── Information ──
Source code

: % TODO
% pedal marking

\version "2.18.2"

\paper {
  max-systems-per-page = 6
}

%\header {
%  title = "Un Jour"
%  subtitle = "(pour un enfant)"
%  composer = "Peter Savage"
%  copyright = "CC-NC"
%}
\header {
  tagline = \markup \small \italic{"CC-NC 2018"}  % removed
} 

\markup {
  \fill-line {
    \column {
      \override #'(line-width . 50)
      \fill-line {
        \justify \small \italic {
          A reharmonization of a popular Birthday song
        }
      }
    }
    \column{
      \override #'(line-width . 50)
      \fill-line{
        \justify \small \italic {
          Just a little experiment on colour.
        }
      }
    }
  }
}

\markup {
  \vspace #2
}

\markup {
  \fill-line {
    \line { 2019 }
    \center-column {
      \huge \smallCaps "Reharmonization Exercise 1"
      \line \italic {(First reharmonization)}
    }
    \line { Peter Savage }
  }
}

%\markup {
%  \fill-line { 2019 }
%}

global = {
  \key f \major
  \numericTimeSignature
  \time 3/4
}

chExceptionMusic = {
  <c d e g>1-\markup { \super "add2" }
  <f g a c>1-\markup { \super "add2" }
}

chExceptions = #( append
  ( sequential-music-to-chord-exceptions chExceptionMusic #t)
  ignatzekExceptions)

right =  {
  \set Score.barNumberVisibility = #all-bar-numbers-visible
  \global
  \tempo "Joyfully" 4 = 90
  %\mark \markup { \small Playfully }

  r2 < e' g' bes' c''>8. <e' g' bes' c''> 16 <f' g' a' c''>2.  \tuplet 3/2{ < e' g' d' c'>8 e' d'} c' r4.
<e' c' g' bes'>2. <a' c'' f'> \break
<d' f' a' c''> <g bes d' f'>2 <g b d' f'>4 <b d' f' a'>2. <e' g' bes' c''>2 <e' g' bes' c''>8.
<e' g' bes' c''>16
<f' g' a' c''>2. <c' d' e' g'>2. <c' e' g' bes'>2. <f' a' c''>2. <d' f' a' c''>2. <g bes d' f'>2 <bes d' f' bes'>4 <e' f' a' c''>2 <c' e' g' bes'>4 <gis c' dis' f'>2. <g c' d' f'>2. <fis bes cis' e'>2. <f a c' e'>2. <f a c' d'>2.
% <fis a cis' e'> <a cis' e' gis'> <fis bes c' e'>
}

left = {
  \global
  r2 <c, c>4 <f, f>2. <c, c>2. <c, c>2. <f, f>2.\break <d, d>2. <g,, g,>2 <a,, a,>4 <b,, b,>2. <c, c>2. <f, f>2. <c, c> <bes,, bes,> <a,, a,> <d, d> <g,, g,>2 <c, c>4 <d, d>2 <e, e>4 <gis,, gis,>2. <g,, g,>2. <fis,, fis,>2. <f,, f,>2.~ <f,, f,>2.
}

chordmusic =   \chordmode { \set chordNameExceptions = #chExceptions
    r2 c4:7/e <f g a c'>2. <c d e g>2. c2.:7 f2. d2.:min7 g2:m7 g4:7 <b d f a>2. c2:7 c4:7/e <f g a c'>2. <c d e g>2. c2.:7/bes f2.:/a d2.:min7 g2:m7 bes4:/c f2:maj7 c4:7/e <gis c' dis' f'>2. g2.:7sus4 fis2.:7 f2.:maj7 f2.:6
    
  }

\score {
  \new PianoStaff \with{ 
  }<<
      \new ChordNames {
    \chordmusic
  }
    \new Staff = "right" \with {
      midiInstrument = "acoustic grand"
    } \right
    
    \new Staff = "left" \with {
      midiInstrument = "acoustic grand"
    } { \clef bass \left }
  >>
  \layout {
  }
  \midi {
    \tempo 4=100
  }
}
───
## [What to produce]
Your answer should consist only of the number of lines in the entries above that include "italic".

## [Answer area]
4